Resume the Jharkhand High Court judgment below and continue writing it from its final sentence.

**Selected excerpt:**
* START *
High Court Jharkhand High Court

Rajendra Pandey vs State Of Jharkhand & Ors. on 7 July, 2011

Jharkhand High Court
Rajendra Pandey vs State Of Jharkhand & Ors. on 7 July, 2011
         IN THE HIGH COURT OF JHARKHAND, RANCHI
                                Cr. M.P. No.534 of 2008

Rajendra Pandey-- --            --     --      --      --   ---      --    --Petitioner
                                       Versus
1. The State of Jharkhand
2. Shatrughan Pathak--          --     --      --      --   -- --    --    --Opposite Parties

       CORAM           :        THE HON'BLE MR.JUSTICE D.K. SINHA

For the Petitioner         : Mr. P.P.N. Roy, Sr. Advocate &
                              Mr. Satya Prakash Sinha, Advocate

For the State              : Mrs. Nitu Sinha, A.P.P.
                                        -----

Reserved on: 5-5-2011                                  Pronounced on: 07 - 07-2011



D.K. Sinha, J.         The petitioner has invoked the inherent power of this Court for
                quashment of his entire criminal proceeding and the First Information
                Report (FIR) with respect to Khunti P.S. Case No. 83/2006, corresponding
                to G.R. No.412/2006 for the alleged offence under Sections 409, 420 and
                120(B) of the Indian Penal Code, pending before the Additional Chief
                Judicial Magistrate, Khunti.
* END *
**Data provided:**
* START *
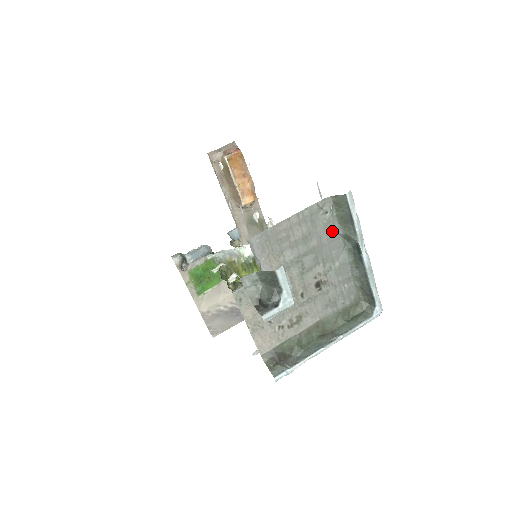
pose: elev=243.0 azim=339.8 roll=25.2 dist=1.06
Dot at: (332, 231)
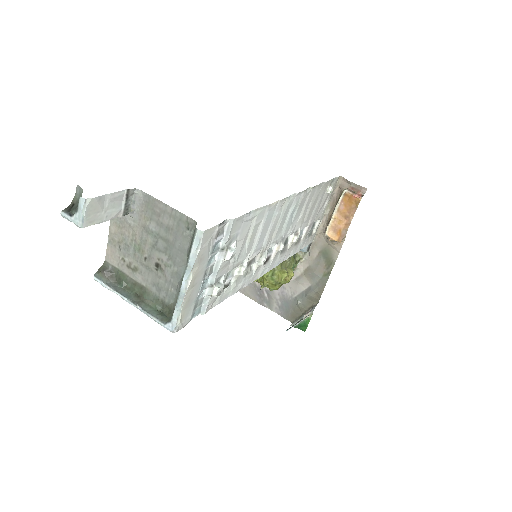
* END *
**Written response:**
                       2.       Prosecution story in short was that Shri Shatrughan Pathak,
                the Deputy Director, Welfare, South Chotanagpur Division, Ranchi,
                presented a written report before the officer-in-charge of Khunti police
                station narrating therein that the Tribal Welfare Commissioner, Ranchi
                conducted spot inspection on 31.1.2006 of the various projects being
                Project Nos. 15/2005-06, 10/2005-06, 8/2005-06, 7/2005-06, 6/2005-06
                and 1/2005-06 under Khunti MESO Area and reported that the agent of
                the projects Shri Rajendra Pandey, Junior Engineer, MESO Area, Khunti
                i.e. the petitioner herein, had withdrawn advance of Rs.7500/- in each of
                the projects on 5.4.2005 and without doing measurement of the work
                done, again withdrew the second instalment of Rs.60,000/-, Rs.70,000/-
                and Rs.80,000/- in one or other projects. It was further alleged in the
                written report that as per inquiry report, about Rs.30,000/- to Rs.40,000/-
                were embezzled         in each of the six projects, referred to above and
                accordingly, under the instruction of the Secretary, Welfare Department,
                Government of Jharkhand, FIR was directed to be lodged against the
                petitioner Rajendra Pandey, Junior Engineer for legal action.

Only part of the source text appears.